Pandas version checks
-
[x] I have checked that this issue has not already been reported.
-
[x] I have confirmed this bug exists on the latest version of pandas.
-
[x] I have confirmed this bug exists on the main branch of pandas.
Reproducible Example
import numpy as np
import pandas as pd
from natsort import index_natsorted
df = pd.DataFrame(
[[1, 2], [3, 4]],
columns=pd.MultiIndex.from_product([["a"], ["top10", "top2"]], names=("A", "B")),
)
df.sort_index(axis=1, level=1) # Passes
df.sort_index(axis=1, level="B") # Passes
df.sort_index(axis=1, level=1, key=lambda x: np.argsort(index_natsorted(x))) # Passes
df.sort_index(axis=1, level="B", key=lambda x: np.argsort(index_natsorted(x))) # Fails with KeyError: 'Level B not found'
Issue Description
When sorting over a multi-index with level name and key being set, an error is raised.
Early investigations:
* in the sort process the name of the level is dropped, due to key
* Happens in ensure_key_mapped https://github.com/pandas-dev/pandas/blob/e209a35403f8835bbcff97636b83d2fc39b51e68/pandas/core/sorting.py#L547-592. Key is applied on the values of the index, which drops the name.

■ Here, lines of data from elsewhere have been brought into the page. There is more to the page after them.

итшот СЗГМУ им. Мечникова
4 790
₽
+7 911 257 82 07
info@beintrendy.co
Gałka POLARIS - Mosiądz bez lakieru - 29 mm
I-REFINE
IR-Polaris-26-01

* when sort_level is called from get_indexer_indexer, the sort is attempted on the level name, which has been dropped already
Expected Behavior
sort_index should support both level id or level name
Installed Versions
Comment From: gnkl
I could take an initial look on this
Comment From: gnkl
take
Comment From: gnkl
Noting down that same happens when MultiIndex is used for the index:
import numpy as np
import pandas as pd
from natsort import index_natsorted
df = pd.DataFrame(
[[1, 2], [3, 4]],
index=pd.MultiIndex.from_product([["a"], ["top10", "top2"]], names=("A", "B")),
# adding an MultiIndex to the columns
)
df.sort_index(level=1) # Passes
df.sort_index(level="B") # Passes
df.sort_index(level=1, key=lambda x: np.argsort(index_natsorted(x))) # Passes
df.sort_index(level="B", key=lambda x: np.argsort(index_natsorted(x))) # Fails with KeyError: 'Level B not found'
Comment From: rhshadrach
Thanks for the report, I get the code to run by changing the lambda to:
pd.Index(np.argsort(index_natsorted(x)), name=x.name)

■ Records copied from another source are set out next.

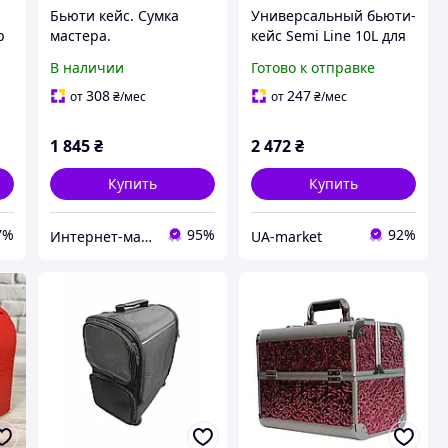
Бьюти кейс. Сумка
Универсальный бьюти-
р
мастера.
кейс Semi Line 10L для
деловых поездок и
В наличии
Готово к отправке
путешествий ABS-
й
пластик с разделом на
308
247
от
₴
/мес
от
₴
/мес
2 части
1 845
₴
2 472
₴
Купить
Купить
7%
95%
92%
Интернет-магазин Очарование
UA-market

Also note that it's documented this callable should return an Index instance. It seems to me that we should set the name internally and not require the user to do so. But if we don't wrap the return in an Index ourselves, it's possible that this could break some code as the OP demonstrates that key can be successful even if it doesn't return an Index instance.
@mroeschke @jbrockmendel - should we set the name internally here, and if so, also wrap the result in an Index if necessary?
Comment From: jbrockmendel
im fine with that, but would also be OK with being strict about requiring the documented behavior.
Comment From: gnkl
hey @rhshadrach, will you work on this, or shall I look into it?
Comment From: rhshadrach
@gnkl - I am not planning to take this up, it's all yours!